しかしベアトリクスには傷一つ付いていない!
「なるほど、これは魔力しか斬れない剣なのか」
銀のロングソードを弄ぶ暁人。
「そうよぉ、魔銀の武器は相手の魔力を傷つけて、魔物の魔力を流し込むの。そうすれば、男は魔物人間に、女は魔物娘に近づくのよ!」
魔界の製品は、魔王の方針によって変わる。
昔は、魔銀と言えば、触れた人間の魂を犯して狂わせるものだったが、現在はエロアイテムに成り下がってしまっている。
「下らんゴミだな。次」
「ゴミって……。じゃあこれは?魔界の果実!」
暁人は三種類の解毒魔法と、毒耐性アップの魔法を唱える。
そして、皮を剥いて、乳白色の果実に齧り付く。
「ふむ……、これは美味いものだ」
「でしょー?……ところで、ムラムラしてこない?」
「ああ、この果実には、高い魔力と催淫効果があることは分かっているぞ。

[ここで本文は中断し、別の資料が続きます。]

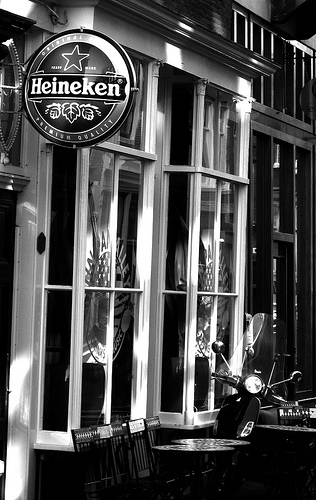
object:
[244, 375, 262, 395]
headlight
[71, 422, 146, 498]
seat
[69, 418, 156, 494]
back rest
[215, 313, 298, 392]
windshield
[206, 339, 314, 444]
bike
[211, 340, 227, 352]
mirror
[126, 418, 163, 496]
chair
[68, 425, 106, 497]
chair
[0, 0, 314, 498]
restaurant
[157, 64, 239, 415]
window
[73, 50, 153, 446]
window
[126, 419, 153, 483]
chair back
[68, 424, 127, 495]
chair back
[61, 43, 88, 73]
star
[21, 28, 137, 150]
sign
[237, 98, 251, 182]
trim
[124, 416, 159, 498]
chair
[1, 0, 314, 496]
building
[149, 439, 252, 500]
table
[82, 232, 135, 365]
logo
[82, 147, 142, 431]
pane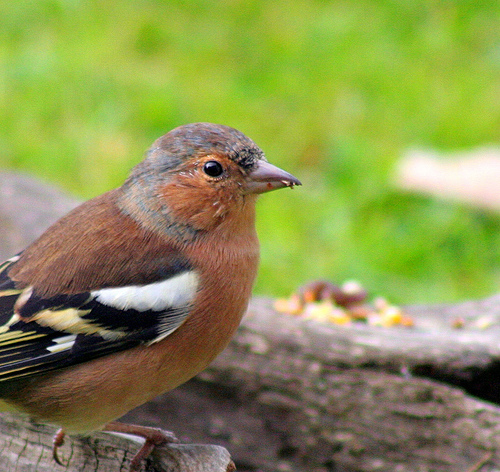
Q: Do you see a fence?
A: No, there are no fences.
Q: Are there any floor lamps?
A: No, there are no floor lamps.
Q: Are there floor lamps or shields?
A: No, there are no floor lamps or shields.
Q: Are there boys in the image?
A: No, there are no boys.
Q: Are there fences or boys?
A: No, there are no boys or fences.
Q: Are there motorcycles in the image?
A: No, there are no motorcycles.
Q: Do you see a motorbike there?
A: No, there are no motorcycles.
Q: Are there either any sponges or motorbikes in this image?
A: No, there are no motorbikes or sponges.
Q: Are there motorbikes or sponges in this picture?
A: No, there are no motorbikes or sponges.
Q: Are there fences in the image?
A: No, there are no fences.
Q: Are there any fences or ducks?
A: No, there are no fences or ducks.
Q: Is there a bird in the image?
A: Yes, there is a bird.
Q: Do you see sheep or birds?
A: Yes, there is a bird.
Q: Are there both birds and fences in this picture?
A: No, there is a bird but no fences.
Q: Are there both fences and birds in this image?
A: No, there is a bird but no fences.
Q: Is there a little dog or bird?
A: Yes, there is a little bird.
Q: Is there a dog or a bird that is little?
A: Yes, the bird is little.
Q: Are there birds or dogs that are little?
A: Yes, the bird is little.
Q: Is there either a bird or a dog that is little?
A: Yes, the bird is little.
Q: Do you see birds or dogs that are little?
A: Yes, the bird is little.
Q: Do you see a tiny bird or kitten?
A: Yes, there is a tiny bird.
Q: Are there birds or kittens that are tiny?
A: Yes, the bird is tiny.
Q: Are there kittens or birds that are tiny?
A: Yes, the bird is tiny.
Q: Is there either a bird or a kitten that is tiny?
A: Yes, the bird is tiny.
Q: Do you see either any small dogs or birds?
A: Yes, there is a small bird.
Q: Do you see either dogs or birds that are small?
A: Yes, the bird is small.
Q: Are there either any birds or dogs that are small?
A: Yes, the bird is small.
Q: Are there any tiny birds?
A: Yes, there is a tiny bird.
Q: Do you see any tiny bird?
A: Yes, there is a tiny bird.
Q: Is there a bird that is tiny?
A: Yes, there is a bird that is tiny.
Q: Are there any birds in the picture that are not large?
A: Yes, there is a tiny bird.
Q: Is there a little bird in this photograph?
A: Yes, there is a little bird.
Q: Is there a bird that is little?
A: Yes, there is a bird that is little.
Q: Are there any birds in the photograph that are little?
A: Yes, there is a bird that is little.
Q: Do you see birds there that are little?
A: Yes, there is a bird that is little.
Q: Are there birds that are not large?
A: Yes, there is a little bird.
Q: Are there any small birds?
A: Yes, there is a small bird.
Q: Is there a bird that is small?
A: Yes, there is a bird that is small.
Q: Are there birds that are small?
A: Yes, there is a bird that is small.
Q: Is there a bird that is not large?
A: Yes, there is a small bird.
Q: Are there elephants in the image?
A: No, there are no elephants.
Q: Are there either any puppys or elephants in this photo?
A: No, there are no elephants or puppys.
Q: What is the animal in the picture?
A: The animal is a bird.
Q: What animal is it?
A: The animal is a bird.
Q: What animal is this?
A: This is a bird.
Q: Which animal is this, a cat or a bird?
A: This is a bird.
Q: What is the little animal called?
A: The animal is a bird.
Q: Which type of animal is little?
A: The animal is a bird.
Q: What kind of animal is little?
A: The animal is a bird.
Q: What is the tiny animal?
A: The animal is a bird.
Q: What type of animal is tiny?
A: The animal is a bird.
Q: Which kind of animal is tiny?
A: The animal is a bird.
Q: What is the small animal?
A: The animal is a bird.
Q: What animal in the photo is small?
A: The animal is a bird.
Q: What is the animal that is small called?
A: The animal is a bird.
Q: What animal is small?
A: The animal is a bird.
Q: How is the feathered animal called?
A: The animal is a bird.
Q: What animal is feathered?
A: The animal is a bird.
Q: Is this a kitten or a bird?
A: This is a bird.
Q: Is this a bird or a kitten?
A: This is a bird.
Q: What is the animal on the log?
A: The animal is a bird.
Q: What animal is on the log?
A: The animal is a bird.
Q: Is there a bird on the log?
A: Yes, there is a bird on the log.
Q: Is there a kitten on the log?
A: No, there is a bird on the log.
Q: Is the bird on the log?
A: Yes, the bird is on the log.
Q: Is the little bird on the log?
A: Yes, the bird is on the log.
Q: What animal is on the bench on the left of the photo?
A: The bird is on the bench.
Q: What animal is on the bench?
A: The bird is on the bench.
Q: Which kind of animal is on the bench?
A: The animal is a bird.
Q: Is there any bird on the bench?
A: Yes, there is a bird on the bench.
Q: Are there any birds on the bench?
A: Yes, there is a bird on the bench.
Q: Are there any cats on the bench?
A: No, there is a bird on the bench.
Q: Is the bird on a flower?
A: No, the bird is on the bench.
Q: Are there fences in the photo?
A: No, there are no fences.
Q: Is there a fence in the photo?
A: No, there are no fences.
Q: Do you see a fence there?
A: No, there are no fences.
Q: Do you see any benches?
A: Yes, there is a bench.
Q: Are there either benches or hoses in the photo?
A: Yes, there is a bench.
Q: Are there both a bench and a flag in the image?
A: No, there is a bench but no flags.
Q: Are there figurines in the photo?
A: No, there are no figurines.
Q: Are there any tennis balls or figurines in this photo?
A: No, there are no figurines or tennis balls.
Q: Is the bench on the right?
A: No, the bench is on the left of the image.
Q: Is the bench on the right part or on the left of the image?
A: The bench is on the left of the image.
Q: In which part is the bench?
A: The bench is on the left of the image.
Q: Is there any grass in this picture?
A: Yes, there is grass.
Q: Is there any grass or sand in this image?
A: Yes, there is grass.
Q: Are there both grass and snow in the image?
A: No, there is grass but no snow.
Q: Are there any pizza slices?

俺はその手の薬が効かないだけで」
魔界の果実も、その昔は、劇毒の材料であり、一滴体内に入れば象も即死する猛毒の果実であったが、現在は媚薬の材料に成り下がっている。
「ええーっ?!効かないのぉ?何でぇ?」
「俺がパーフェクトデザインドだからだ」
「あ……」
ベアトリクスは思い出す。
パーフェクトデザインド計画……、人工的に新人類を作り出す実験のことを。
暁人は、その計画の成功例なのだ。
幼い頃から、殺人技術の訓練を積み、あらゆる分野の知識を得て、兄弟を殺して育った暁人。

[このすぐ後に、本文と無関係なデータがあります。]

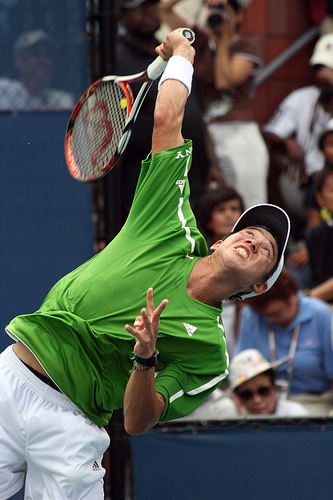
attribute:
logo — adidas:
[183, 320, 197, 337]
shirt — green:
[4, 139, 230, 430]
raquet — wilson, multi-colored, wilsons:
[64, 28, 194, 183]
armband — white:
[157, 54, 193, 95]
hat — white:
[229, 199, 289, 302]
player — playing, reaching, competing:
[2, 26, 289, 499]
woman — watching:
[206, 348, 307, 420]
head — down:
[249, 272, 300, 326]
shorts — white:
[0, 345, 112, 500]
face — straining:
[218, 226, 278, 285]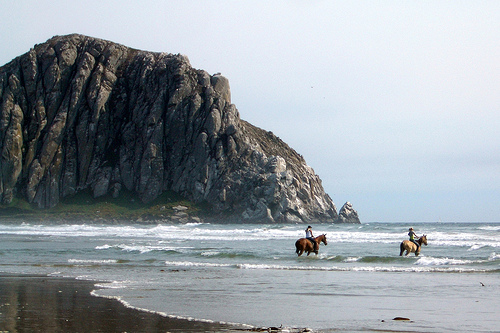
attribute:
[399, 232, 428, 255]
horse — brown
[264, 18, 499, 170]
sky — blue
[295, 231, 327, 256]
horse — brown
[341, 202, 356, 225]
rocks — large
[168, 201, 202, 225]
rocks — large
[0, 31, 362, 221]
rocks — large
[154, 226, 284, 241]
waves — white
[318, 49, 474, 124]
sky — blue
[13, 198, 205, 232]
grass — green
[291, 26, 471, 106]
sky — blue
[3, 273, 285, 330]
sand — wet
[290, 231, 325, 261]
horse — brown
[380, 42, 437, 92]
sky — cloudy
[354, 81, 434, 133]
cloud — white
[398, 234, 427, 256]
horse — light brown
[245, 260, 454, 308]
water — wavy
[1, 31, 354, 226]
hill — rocky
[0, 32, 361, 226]
rocky cliffs — rocky 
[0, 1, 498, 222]
sky — gray, overhead, hazy, cloudy, blue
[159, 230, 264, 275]
waves — wavy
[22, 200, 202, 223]
hill — grassy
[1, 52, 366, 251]
rock — large, mountainous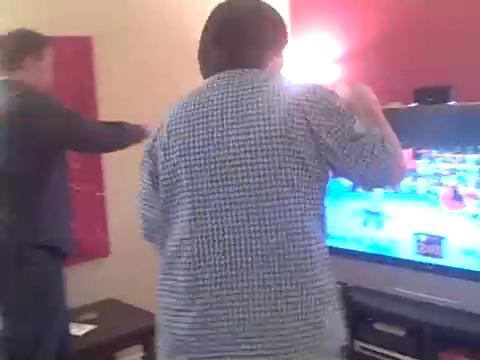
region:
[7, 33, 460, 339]
Two people are standing.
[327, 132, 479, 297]
TV screen is on.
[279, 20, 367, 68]
Light is on.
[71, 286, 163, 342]
Table is brown color.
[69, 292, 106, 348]
Paper is in table.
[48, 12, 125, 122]
Picture is hanging in the wall.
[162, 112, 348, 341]
Man is wearing black and white shirt.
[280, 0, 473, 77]
Wall is pink color.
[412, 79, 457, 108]
Box is black color.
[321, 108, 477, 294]
TV is grey color.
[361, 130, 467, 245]
television next to people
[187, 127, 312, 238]
shirt on the back of the person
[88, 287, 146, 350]
table on the ground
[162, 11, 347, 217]
man with back towards camera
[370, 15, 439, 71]
red wall in the room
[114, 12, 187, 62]
white wall in room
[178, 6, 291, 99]
hair on man's head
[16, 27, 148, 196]
man with arm out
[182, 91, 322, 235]
checkered shirt on man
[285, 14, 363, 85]
light in the room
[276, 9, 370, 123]
bright light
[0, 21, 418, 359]
Two men are standing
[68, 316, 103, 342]
White paper on brown table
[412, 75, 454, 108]
Black box on tv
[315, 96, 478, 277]
A large tv screen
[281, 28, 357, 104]
A blurred light in corner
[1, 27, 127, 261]
A red piece of artwork on wall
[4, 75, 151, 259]
Man wears a black shirt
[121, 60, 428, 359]
Man wears a black and white shirt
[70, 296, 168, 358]
A dark brown table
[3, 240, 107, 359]
Man wears black pants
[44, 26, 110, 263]
Red artwork on wall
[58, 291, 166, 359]
Low dark brown table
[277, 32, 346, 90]
Very bright lamp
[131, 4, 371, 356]
Person wearing a blue and white shirt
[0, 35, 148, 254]
Person in blue long sleeved shirt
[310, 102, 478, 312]
Big screen television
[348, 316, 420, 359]
Cable receiver box under TV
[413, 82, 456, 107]
Black box on top of TV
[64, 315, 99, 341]
White paper on coffee table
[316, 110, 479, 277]
Video game on TV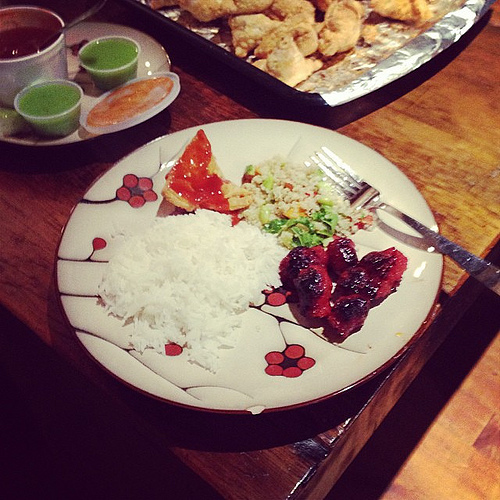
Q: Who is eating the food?
A: No one.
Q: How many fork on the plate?
A: One.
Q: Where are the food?
A: On the table.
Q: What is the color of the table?
A: Brown.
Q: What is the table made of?
A: Wood.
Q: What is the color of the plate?
A: White, red and black.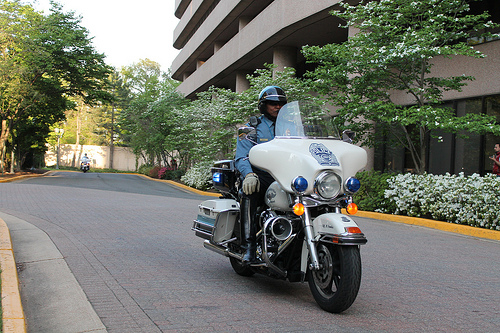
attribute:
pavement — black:
[37, 211, 145, 327]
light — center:
[314, 172, 342, 204]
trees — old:
[113, 2, 498, 173]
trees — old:
[0, 0, 145, 167]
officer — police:
[233, 84, 290, 268]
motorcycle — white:
[192, 99, 370, 315]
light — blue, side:
[333, 169, 355, 186]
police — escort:
[180, 50, 374, 297]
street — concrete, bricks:
[2, 166, 498, 331]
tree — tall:
[0, 0, 104, 172]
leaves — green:
[19, 42, 54, 100]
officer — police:
[230, 85, 315, 273]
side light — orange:
[290, 200, 307, 217]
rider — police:
[209, 127, 398, 312]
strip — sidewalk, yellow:
[382, 214, 498, 249]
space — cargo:
[186, 191, 250, 259]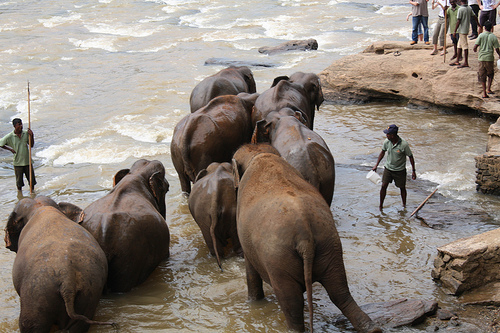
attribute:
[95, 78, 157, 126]
water — brown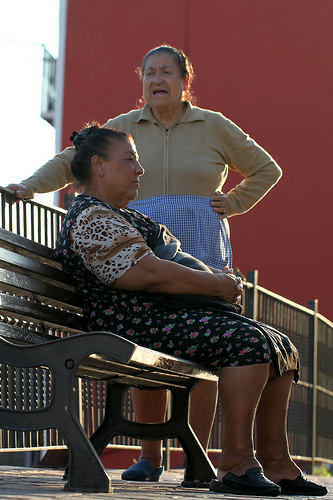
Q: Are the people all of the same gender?
A: Yes, all the people are female.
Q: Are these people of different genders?
A: No, all the people are female.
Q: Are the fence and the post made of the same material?
A: Yes, both the fence and the post are made of metal.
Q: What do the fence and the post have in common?
A: The material, both the fence and the post are metallic.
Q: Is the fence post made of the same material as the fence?
A: Yes, both the post and the fence are made of metal.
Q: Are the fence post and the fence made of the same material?
A: Yes, both the post and the fence are made of metal.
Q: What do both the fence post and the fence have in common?
A: The material, both the post and the fence are metallic.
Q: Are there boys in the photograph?
A: No, there are no boys.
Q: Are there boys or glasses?
A: No, there are no boys or glasses.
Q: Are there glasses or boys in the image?
A: No, there are no boys or glasses.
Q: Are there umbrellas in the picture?
A: No, there are no umbrellas.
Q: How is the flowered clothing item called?
A: The clothing item is a dress.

当然、薬品も大量に投与され、あらゆる薬品への耐性も得た。
媚薬程度、まるで効かないのだ。
「あっ、あのっ、ごめんなさい!私、貴方に嫌なことを思い出させて……っ!」
「嫌なこと?」
「辛い訓練とか、兄弟を殺したりとか……」
「それは別に、嫌なことではないな。兄弟を殺すのは楽しかったぞ」
「そ、んな……!」
ベアトリクスには理解できない。
ベアトリクスは、百人近い姉妹が存在する。そして、とても仲が良い。
今回の異世界侵攻の時も、美しく優しい姉妹と両親から激励され、一時の別れを惜しまれて、この地球世界に来たのだ。
暁人の、親兄弟を殺して楽しいと言う神経が分からない。理解できない。
魔物娘は人間を傷付けるのを嫌うのだ。
魔界銀の武器は、ストレートに言えば、人間をエロい気持ちにするだけの淫具であり、爪や牙も同じように、決して人を傷付けない。
魔物娘にとって、人間は同朋である。
そんなベアトリクスにとって、親兄弟を殺して笑うこの男は異常者以外の何者でもない。
「あ、あのね、暁人……?普通はね、両親や兄弟姉妹は大切にするものなのよ?」
「そうらしいな」
「ね、ねえ、暁人……?あなたは、これまでたくさん酷い目に遭ってきたわよね。でも、グレたりしないで、頑張って?」
「そうだな(適当)」
そんなこんなで、魔界産の食品や酒を試して、マジックアイテムを入手した暁人は、魔界産の物品をリスト化して値段をつける。
もちろん、確かに中抜きはある程度しているが、調停者として、魔物娘にもしっかり利益は配分している。
「それじゃあ、デートしましょう!」
「そうだな(適当)」
そう言うことになった。
もっとエログロしたい!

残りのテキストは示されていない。